Original topic: sync_diff_inspector对比数据,提示Region is unavailable
【TiDB Usage Environment】Production Environment
【TiDB Version】V5.3.3
【Reproduction Path】sync_diff_inspector comparing disaster recovery environment data
【Encountered Problem: Problem Phenomenon and Impact】
sync_diff_inspector comparing data between the primary database and the disaster recovery environment, prompts “Region is unavailable,” and the comparison program exits
【Resource Configuration】Go to TiDB Dashboard - Cluster Info - Hosts and take a screenshot of this page
【Attachments: Screenshots/Logs/Monitoring】
If the load pressure on TiFlash is too high, it may cause TiFlash data synchronization to lag, and some queries may return a Region Unavailable
error.
In this case, you can add more TiFlash nodes to share the load pressure.
There are no TiFlash nodes, only TiKV nodes.

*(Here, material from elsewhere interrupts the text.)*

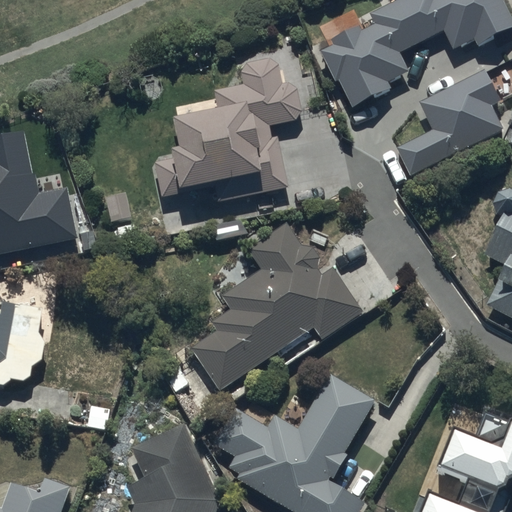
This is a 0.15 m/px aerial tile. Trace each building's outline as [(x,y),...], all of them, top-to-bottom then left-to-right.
[(511,30),(511,15),(504,0),(414,0),(321,47),(353,110),(413,80),(399,54),(442,33),(455,59),(511,30)] [(216,198),(217,210),(287,195),(277,144),(271,145),(268,134),(294,129),(301,120),(297,97),(288,91),(281,92),(278,72),(269,68),(248,72),(242,80),(243,93),(215,97),(218,120),(172,127),(177,156),(171,157),(172,166),(155,169),(159,203),(178,201),(178,203),(216,198)] [(511,126),(511,120),(486,71),(421,105),(436,133),(395,154),(409,181),(511,126)] [(0,263),(79,247),(68,196),(41,201),(37,182),(35,183),(26,139),(0,144),(0,263)] [(108,204),(105,204),(109,229),(131,226),(126,196),(107,199),(108,204)] [(484,261),(505,272),(486,313),(511,324),(511,198),(509,197),(498,200),(493,210),(496,220),(503,226),(484,261)] [(219,398),(312,336),(320,347),(361,319),(332,276),(322,282),(317,276),(319,264),(310,255),(301,252),(286,231),(248,257),(260,277),(223,302),(233,318),(211,332),(216,340),(191,357),(219,398)] [(0,395),(5,396),(13,390),(25,391),(33,386),(34,376),(44,370),(47,352),(40,343),(44,317),(0,311),(0,395)] [(267,436),(235,418),(215,453),(235,464),(229,475),(246,485),(242,492),(277,511),(363,511),(331,494),(348,464),(345,462),(375,410),(328,383),(297,437),(274,424),(267,436)] [(477,445),(455,436),(436,481),(466,493),(458,511),(428,500),(423,511),(508,511),(511,507),(507,499),(511,496),(511,433),(511,434),(486,424),(477,445)] [(183,432),(133,458),(148,488),(131,496),(135,511),(134,511),(221,511),(222,508),(183,432)] [(4,511),(65,511),(71,495),(45,486),(39,501),(12,492),(4,511)]
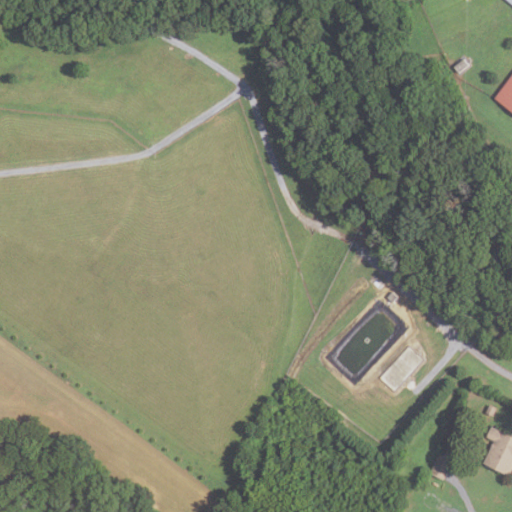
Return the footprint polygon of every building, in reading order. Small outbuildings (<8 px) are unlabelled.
[(468,64),(458,72),(454,66),(463,58),(468,64)] [(511,111),(494,98),(511,74),(511,111)] [(493,415),(485,413),(489,404),(496,407),(493,415)] [(511,468),(508,476),(482,463),(493,441),(485,437),(491,426),(511,437),(511,468)] [(444,480),(430,473),(439,452),(453,458),(444,480)]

The “region is unavailable” error in TiDB occurs when the backoff time exceeds the threshold (20 seconds) due to various issues. Common causes include:
-
More than half of the TiKV or TiFlash replicas are unavailable or restarted simultaneously, causing raftgroup multi-replica failures. Note that the TiDB cluster allows the number of problematic TiKVs based on the majority of replicas being available, regardless of the number of hosts running TiKV.
-
No leader is accessible within the backoff time:
(1) TiKV is very busy, and the region does not elect a leader within the backoff time;
(2) The region has issues and cannot elect a leader;
(3) Region split takes too long.
-
Region split/merge fails to synchronize the split/merge operation within the backoff time after a leader switch when the follower apply is slow.
-
Other situations: such as incomplete version upgrades, bugs, etc. For example: TiDB 5.3.3 Release Note | PingCAP 文档中心
Which specific monitoring metrics should we look at?
Set the TSO in the configuration file.
I don’t understand, which configuration file should be set with tso?
The snapshot needs to keep the timelines of the two databases consistent.
It feels like there aren’t enough resources.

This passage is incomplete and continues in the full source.